By Allan Lengel
Tom Brandon, will no longer be the acting director of ATF as of Wednesday. He’ll be deputy director.
But Brandon wants the troops to know: “My title is changing, my duties are not.”
By law, Brandon can’t hold that interim title of acting director for longer than 210 days. It runs out on midnight Oct. 27. That means on Wednesday, Brandon will still run the agency, but ATF will not officially have a director. He’ll be the deputy director.
Politico explained recently that the Obama administration, which is coming an end, has no plans to name Brandon or anyone else as a permanent director for the agency. It doesn’t want to expend political capital on what would be a tough battle. Getting a confirmation on the Hill for any director for ATF is always very challenging, with the NRA often leading the opposition.

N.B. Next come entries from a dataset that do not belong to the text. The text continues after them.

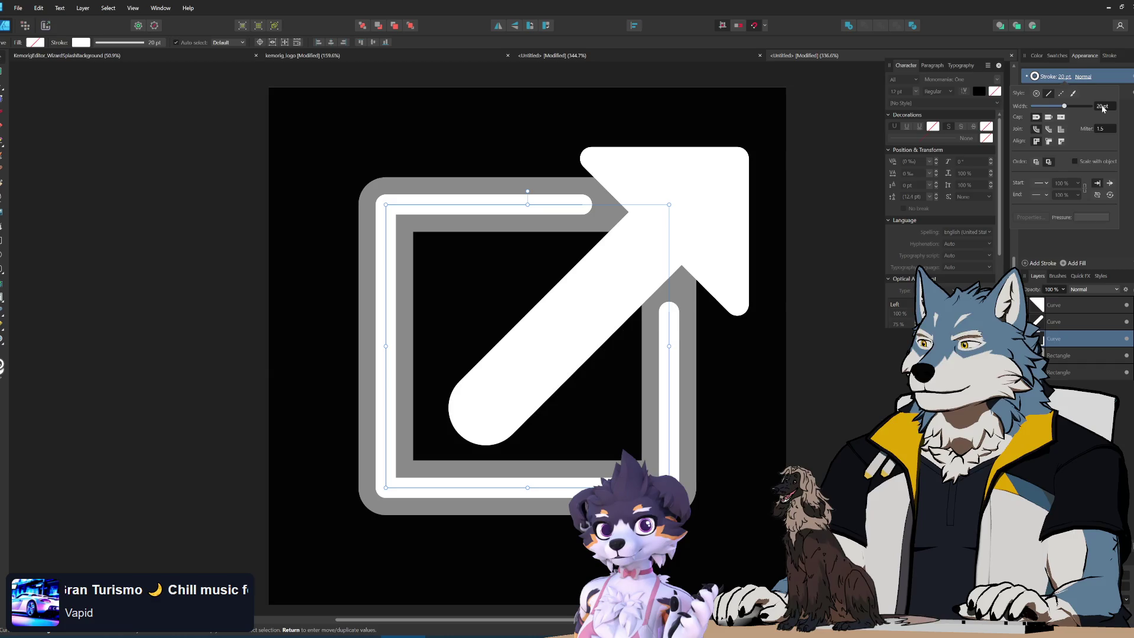
pyautogui.scroll(17, 1102, 109)
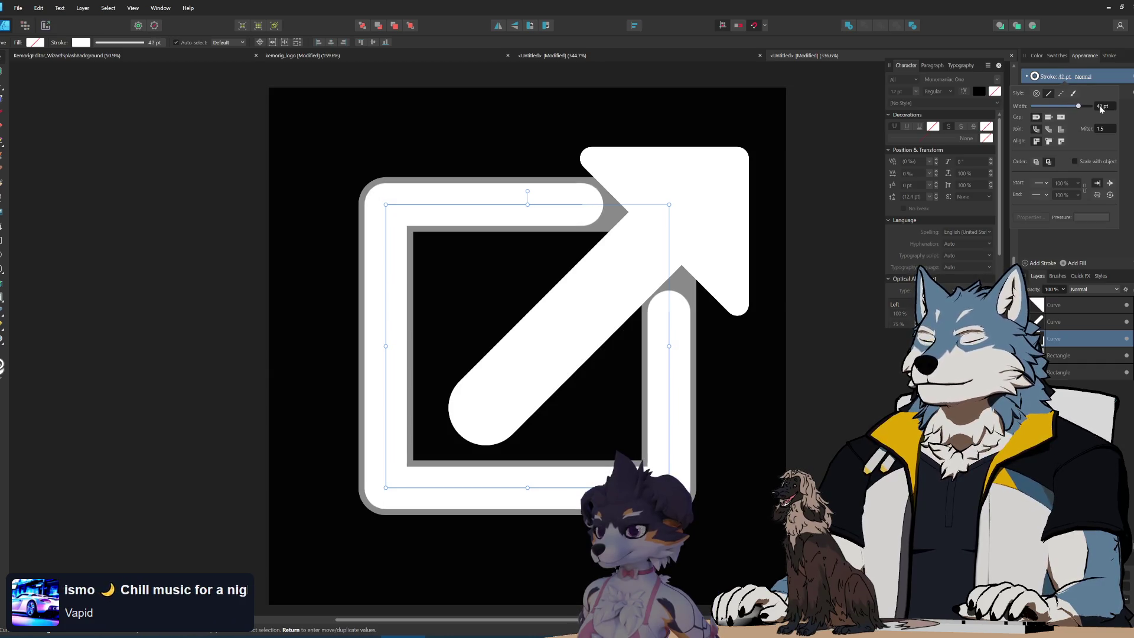
pyautogui.scroll(2, 1100, 110)
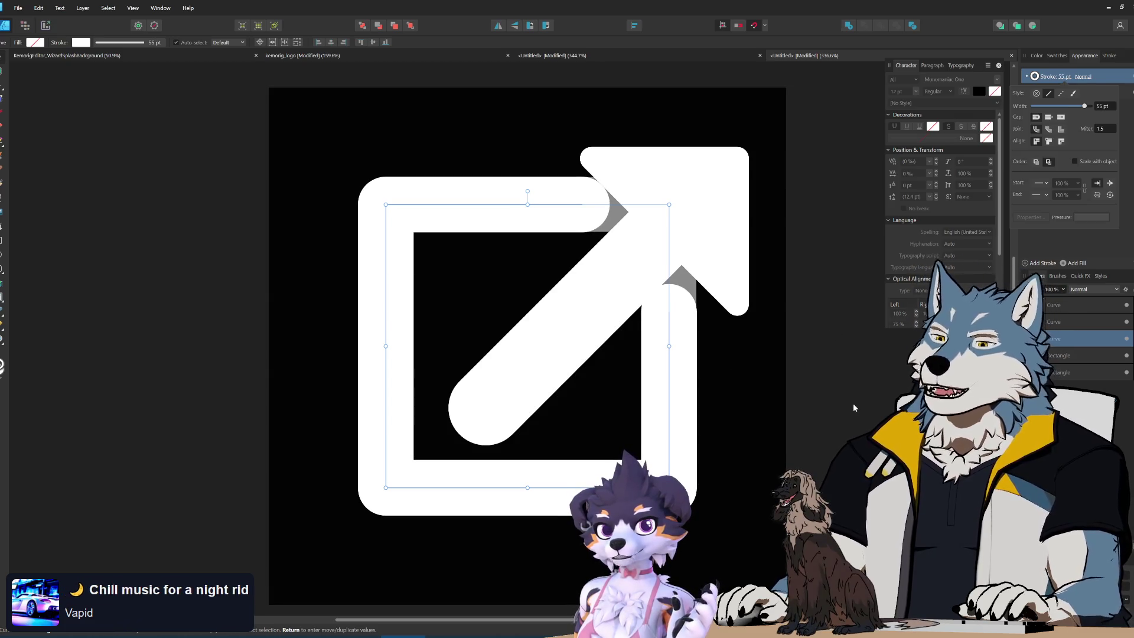
pyautogui.moveTo(1085, 107); pyautogui.dragTo(1087, 109)
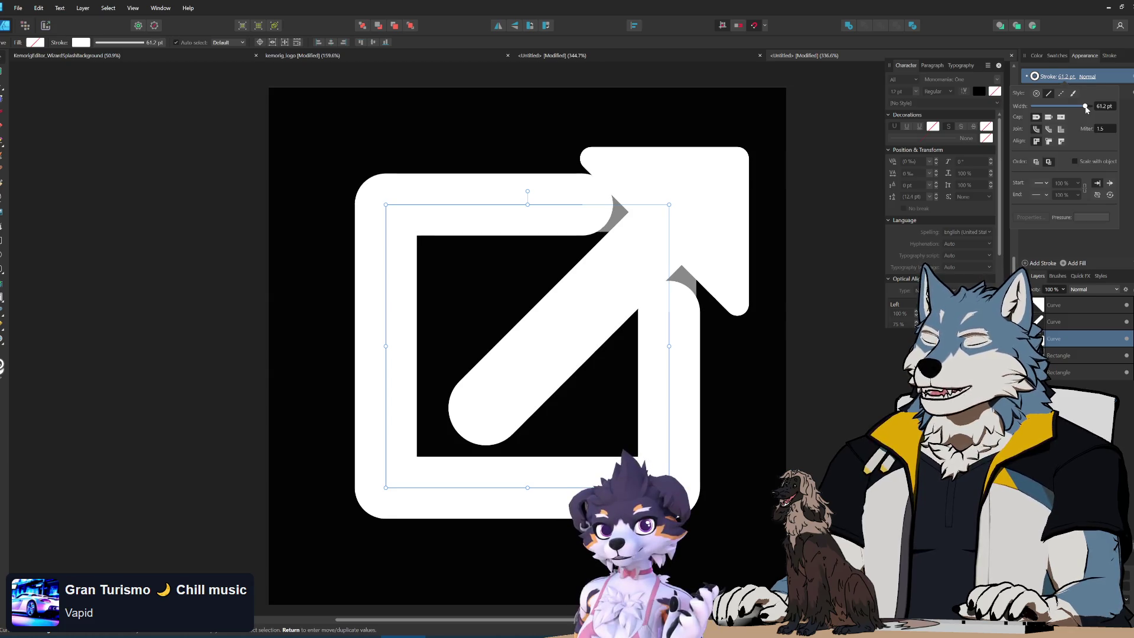
# - Shorten the traced line by lowering its right-side end and pulling its top end left
pyautogui.click(2, 92)
pyautogui.moveTo(669, 313); pyautogui.dragTo(669, 347)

Going without a director for extended periods of time can lessen the stature of an agency in the eyes of Congress, and it can also be demoralizing to workers, who may feel that the White House doesn’t consider them a high priority.
Of course, that all comes at a time President Barack Obama is pushing to crack down on guns. ATF’s area of expertise is guns and enforcing the nation’s gun laws. He’s expected to deliver a speech and touch on guns Tuesday afternoon at the International Association of Chiefs of Police conference in Chicago, where Brandon has been for the past several days.
On Monday, Brandon fired off an email to ATF workers, entitled: “My title is changing; my authorities aren’t.”
Here what Brandon wrote:
Since April 1 of this year, I’ve had the honor of serving as your “acting director.” During this time, no one was nominated to be the ATF Director. Consequently, under a law called the Vacancies Act, I revert back to being your Deputy Director on Wednesday, 10/28/15. Moreover, fromWednesday forward, there can be no ATF Director or Acting ATF Director until a new president enters office (1/20/17). Therefore, until that time, the deputy director position is the top (head) position within our Bureau.So what does that mean for you and me? Well for now, I remain the head of ATF, and I promise to do my best to represent you well. You men and women, coupled with our vital public safety mission, are why I haven’t retired. I have had a lifetime of good time on this job. Sure there are moments when I have my professional challenges, just like all of you, and I want to punch out. But after I collect myself and take time to reflect, I realize that I am one of the luckiest guys in the world. I have a job I love. I work with people I love. And I have been able to “produce and provide” for my family . . . who I love beyond words. So, regardless of official title, Brigadier General Ron Turk (who will remain my partner and the # 2 person in charge of ATF) and I, along with the executive team, will continue to make sure we lead our Bureau down the right path with sufficient resources.You fine men and women should continue to do what you do: focus on your specific mission, step on the gas, and go home safe to your loved ones at the end of the day. And after you do that, take time to count your blessings. And I hope working at ATF is one of them.